WHAT YOU NEED TO DO: Copy word for word the lines from the one containing "Which series has" through the one containing "Moedositott ei. (Koetelezoe)", including both of those lines.

INFORMATION:
[Start of Attachment]
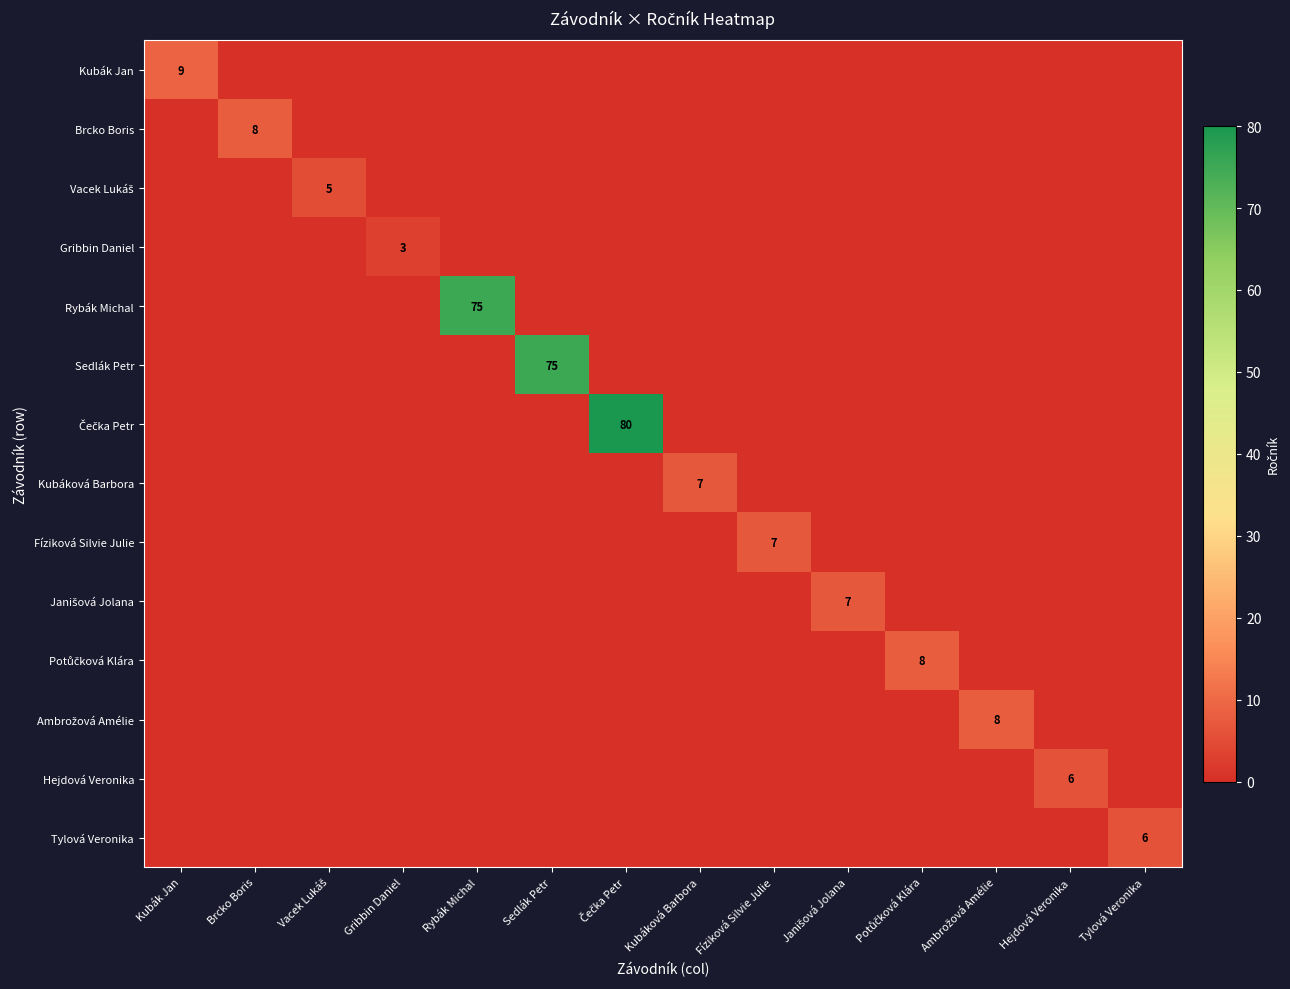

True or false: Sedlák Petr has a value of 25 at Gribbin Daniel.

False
[End of Attachment]
[Start of Attachment]
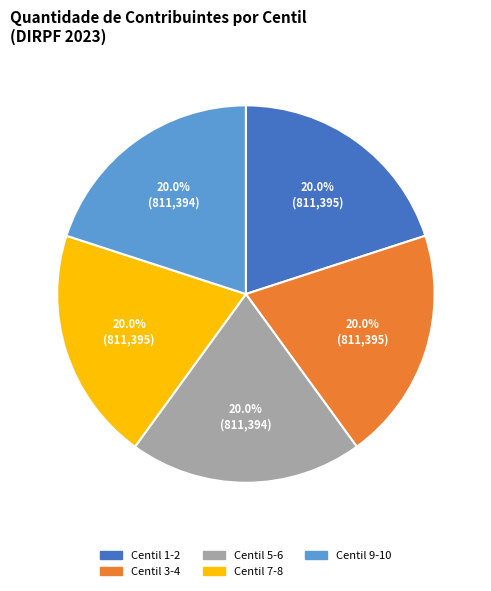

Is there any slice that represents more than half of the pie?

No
[End of Attachment]
[Start of Attachment]
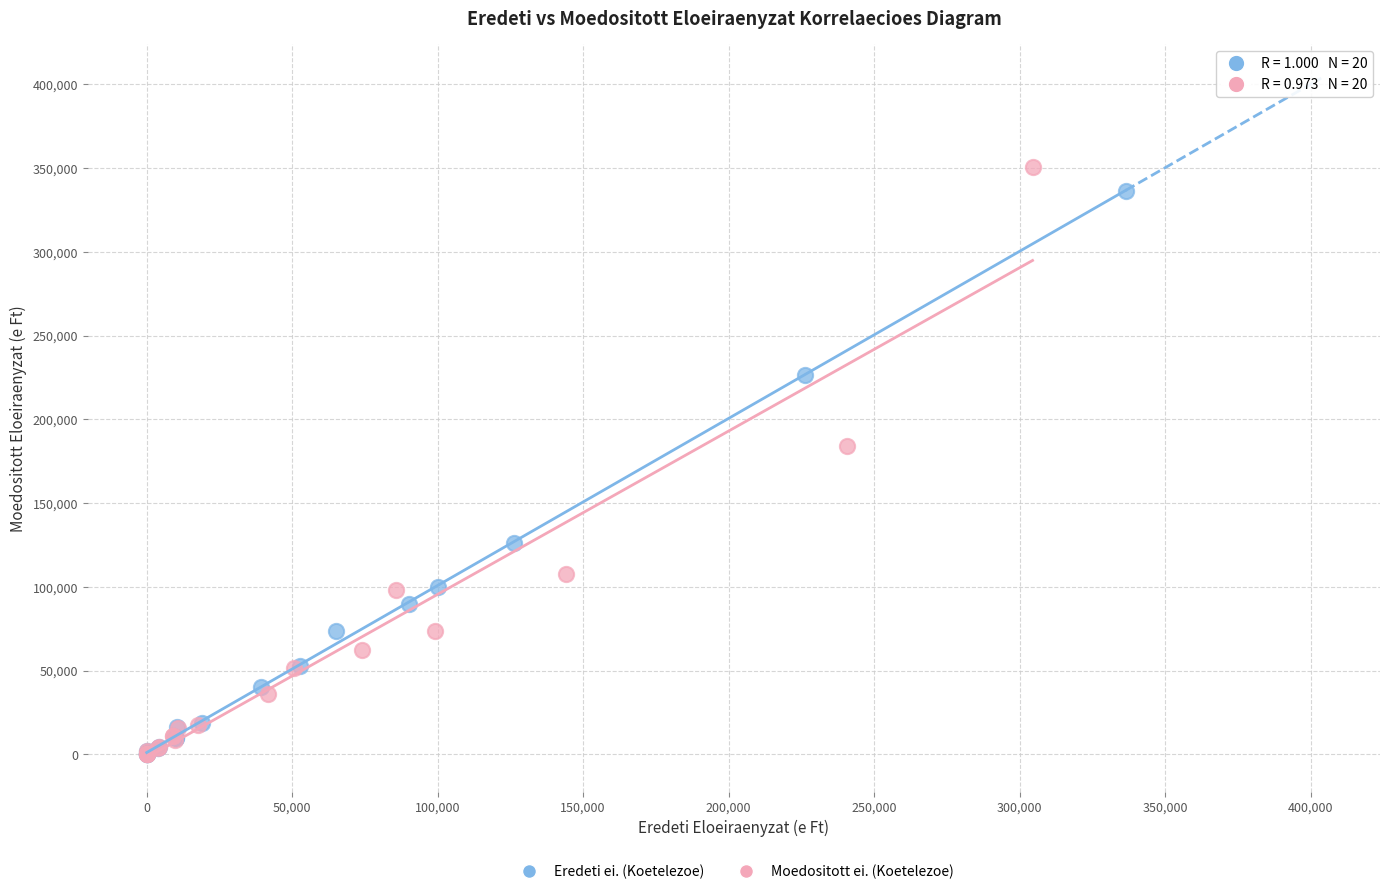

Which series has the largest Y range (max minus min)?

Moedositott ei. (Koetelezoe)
[End of Attachment]
RESULT OF THIS EXERCISE:
Which series has the largest Y range (max minus min)?

Moedositott ei. (Koetelezoe)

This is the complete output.